Hybrid: Burning Man and Barefoot College

Building materials, energy infrastructure, 2002
'Housing', Westfaelischer Kunstverein, Muenster, Germany

Considered a utopian structure in the 1960s, Buckminster Fuller's geodesic dome now occupies a place in everyday life across the globe. Its quick and easy construction, often using recycled industrial materials, satisfies the need for shelter and makes it the best choice for relief housing for both Burning Man and Barefoot builders.

 

Duncan Village Core Unit

Building materials, energy and communication infrastructure, 2002 - 2003
'Through a Sequence of Space', Nordenhake Gallery, Berlin, 2002

-
'PARA > SITES: Who is moving the global city?', Badischer Kunstverein, Karlsruhe, 2003
'Art Unlimited',Art Fair Basel, Basel, Switzerland, 2003
'Urban Strategies', Galerie Museum Ar/ge Kunst, Bolzano, Italy, 2003
'1st Lodz Biennial', Lodz, Poland, 2004

Case study of a service core unit in Duncan Village, East London, South Africa.

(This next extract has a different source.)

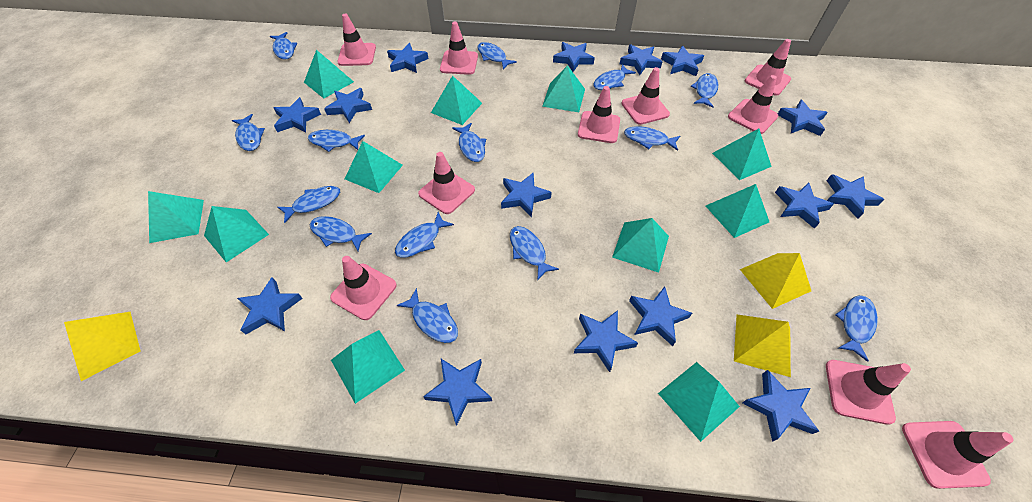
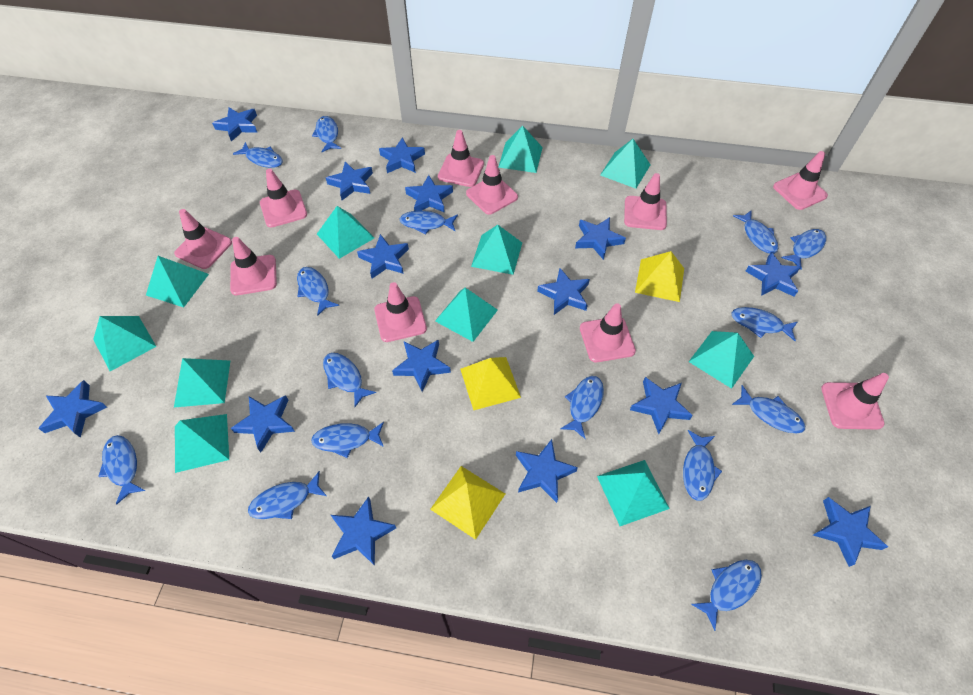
blue fish: 14 -> 15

Service core units are an example of collaboration between urban planners and settlers, the formal and informal city. The energy infrastructure and the question of shelter are dealt with separately. The city offers utility services, specifically, potable water, energy and sewage, and the new residents build their own homes. Until very recently, social housing did not exist in South Africa.

 

Barefoot College: A House

Building materials, energy infrastructure, 2002
Max Protetch Gallery, New York, NY

The structure is based on houses created by untrained architects for Barefoot College in Tilonia, India. Equipped with solar panels and able to harvest water, these houses make it possible for the settlement to generate its own energy. This combination of local knowledge, high technology, and the principle of self-sufficiency has won the Barefoot Architects international recognition.

 

Kagiso: Skeleton House

Building materials, communication and energy infrastructure, 2001
Guggenheim Museum, New York, NY

This is an example of a core unit from Kagiso, a suburb of Johannesburg. The city provides a simple structure: a roof on stilts and connections to the sewage and water system. Individual owners build their homes within this framework. According to a New York Times story, one future owner moved his shack to the site of this skeleton house so he could guard his new toilet.

 

East Wahdat: Upgrading Program

Building materials, energy infrastructure 1999 - 2003
'50 Years of Central European Art',
Museum Moderner Kunst, Vienna, 1999
-
'East Wahdat: Upgrading Program', Centre Gallery,
Miami-Dade Community College, Miami, 2000
-
'The Sheltering Connection', Allen Memorial Museum,
Oberlin College, Oberlin, OH, 2001
-
'The Pursuit of Happiness', Kunsthalle Bern, Bern, 2003

About 25 percent of the Greater Amman population lives in unregulated settlements. Rather than raze the shantytowns, the Urban Development Department decided not to evict the occupants. City authorities provided road access, electricity and core units with water and a sewage system. With the help of neighbors, residents moved their existing shanty structures to a corner of the plot as a temporary shelter. Once the first room of the new house was built in the vacant space, the residents moved in, pulling down the original shanty.

 

The Core Unit

Building materials, energy infrastructure, 1997
'Skulptur. Projekte in Münster', Landesmuseum Münster, Münster, Germany

In Honduras, core units are a part of the suburban housing program. The building provided by municipial authorities is equipped with electricity, running water and a toilet. People add rooms as their finances and building skills permit.